My Darling Clementine - The Stables Milton Keynes


It is hard to know quite how to categorize an evening with My Darling Clementine, you'll laugh out loud, you'll be emotionally moved, you'll even receive a little musical education along the way but most of all, you will witness wondrous singing and songwriting and see just how much effort and craft goes into making their songs work as a duo. The way that they reinterpreted the songs of Elvis Costello for their "Country Darkness" record was a clue, slight changes in the lyrics had the ability to open up the song to a completely new interpretation, however seeing them live really made you appreciate the art of the duo - its so much more than just two people singing!


As Michael Weston King and Lou Dalgleish take to the stage, the immediately grab the attention, Michael sporting an impeccable suit matched by an equally impressive beard, while Lou mysteriously arrives clutching a handbag and a scarf that she will hold throughout the first number before placing it centre stage. The evening is to be divided into 2 parts, the first a dive into the My Darling Clementine back catalogue, while the second will dive into works of Mr Costello and much much more.


Opening with "The King Of Carnival", Michael's guitar playing immediately transported us down Mexico way, a vibe enhanced by Lou's vocals and clapping. The song rich in narrative, rewarding the listener if hearing it for the first or the hundred and first time. It was true of the whole first set, which was new to us yet felt like we were listening to favourites that we had cherished for years. It was upbeat in tune if down beat in lyrics for "No Heart In This Heartache"" a piece of classic Country with Lou soundly whacking a tambourine and powering out the lines "I'm not losing sleep over you my Darling".

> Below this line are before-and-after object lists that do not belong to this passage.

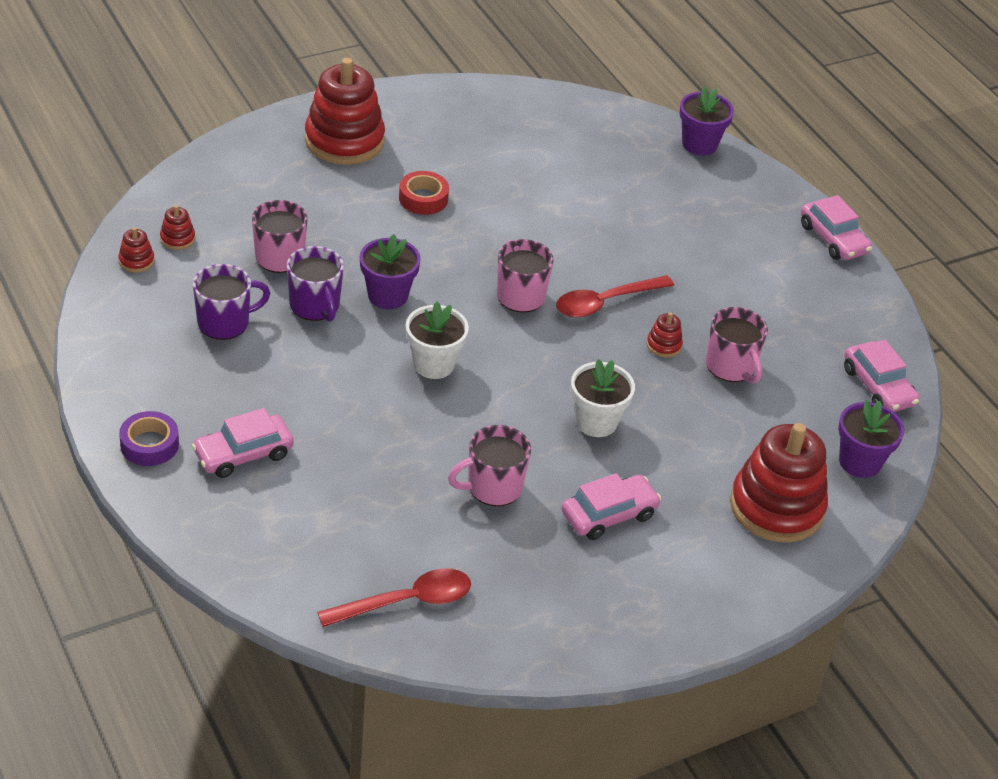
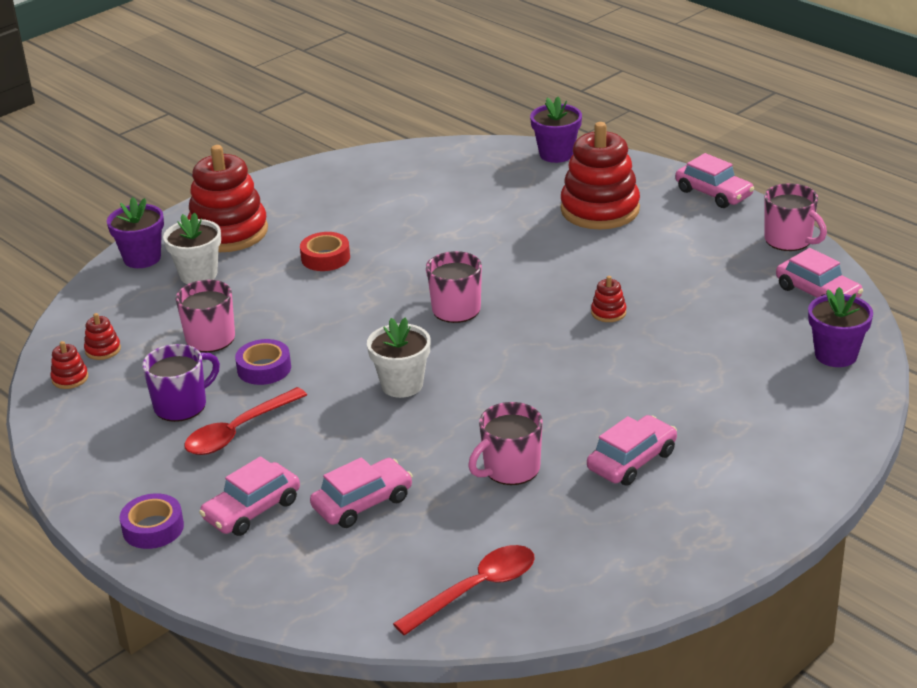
camera: 10 degrees left, 10 degrees down
purple mug [287,246,344,322] -> purple tape [235,339,291,385]
purple flower pot [360,234,421,309] -> purple flower pot moved to [107,197,164,268]
red spoon [556,275,674,318] -> red spoon moved to [184,387,307,455]
white flower pot [571,359,635,437] -> white flower pot moved to [163,212,221,284]
pink mug [706,307,768,384] -> pink mug moved to [764,183,827,251]
red stacking toy [730,423,828,543] -> red stacking toy moved to [561,122,640,229]
none -> pink car [310,457,413,528]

Working without a setlist, you could not help but feel that they could play any of their tunes if asked. Lou initially took the lead for "Put Your Hair Back" and it was at this point that you started to really appreciate how each song was constructed as a duet wonderfully enhancing the song with its interplay.


As Michael affixed his harmonica into place there was the first of a My Darling Clementine speciality that would play out through the night, whereby the next song would be an answer to or inspired by another song. So not only did we get a shout out and appreciation of Tom T Hall, and his song "That's How I Got To Memphis" but we got a reply in the shape of "Going Back To Memphis" which perfectly evoked the original. Beautifully worked so that we hear both sides of the story in a great uptempo song, punctuated by a harmonica solo and some more tambourine work, this was classic stuff on all sorts of levels.


"Our Race Is Run" was a delightfully intense ballad which would see Michael take steps back away from the microphone at the times he wasn't singing only to then quickly get back into position - ending with Michael belting out "Our Race Is Run" while Lou cross harmonised a different line across him - this was magical to watch.

"Friday Night At The Tulip Hotel" was another masterpiece and another testament to the observational skills of the songwriter who can see a situation and build a complete narrative from it and wrap it up in a cracking tune.


Lou took to the piano, and told a great back story to "Eugene", taking the first verse while Michael watched on, his hands clasped looking on in admiration. This piano ballad, enhanced with a short harmonica solo was another piece of sheer perfection. Michael led the way on "Yours Is The Cross I Still Bear" before Lou took over for the second on another simply exemplary song ending with Lou closing out on some divine harmonies.


Closing out an exceptional first half was another answer song "No Matter What Tammy Said ( I Won't Stand By My Man)" in which Lou plays a suffering wife and Michael a bystander willing to stand by no more and compelled to intervene. This was blistering stuff and also quite touching when Lou holding the mic in one hand at one point gently placed the other on Michaels shoulder as he sung.

Anyone expecting a slackening off in the second half would have had a rude awakening as Lou, once again at the piano, introduced the Costello section of the show with a Jerry Chestnut song, made famous by George Jones but for UK listeners perhaps Elvis's version is more well known - "Good Year For The Roses" always sounds majestic and this was no exception.


The batch of true Elvis songs began with "Indoor Fireworks" and having worked with Steve Nieve on the "Country Darkness" project perhaps the odd tip got passed on, as Lou's piano playing was impeccable, Charged with emotion this version captured the full essence of the song.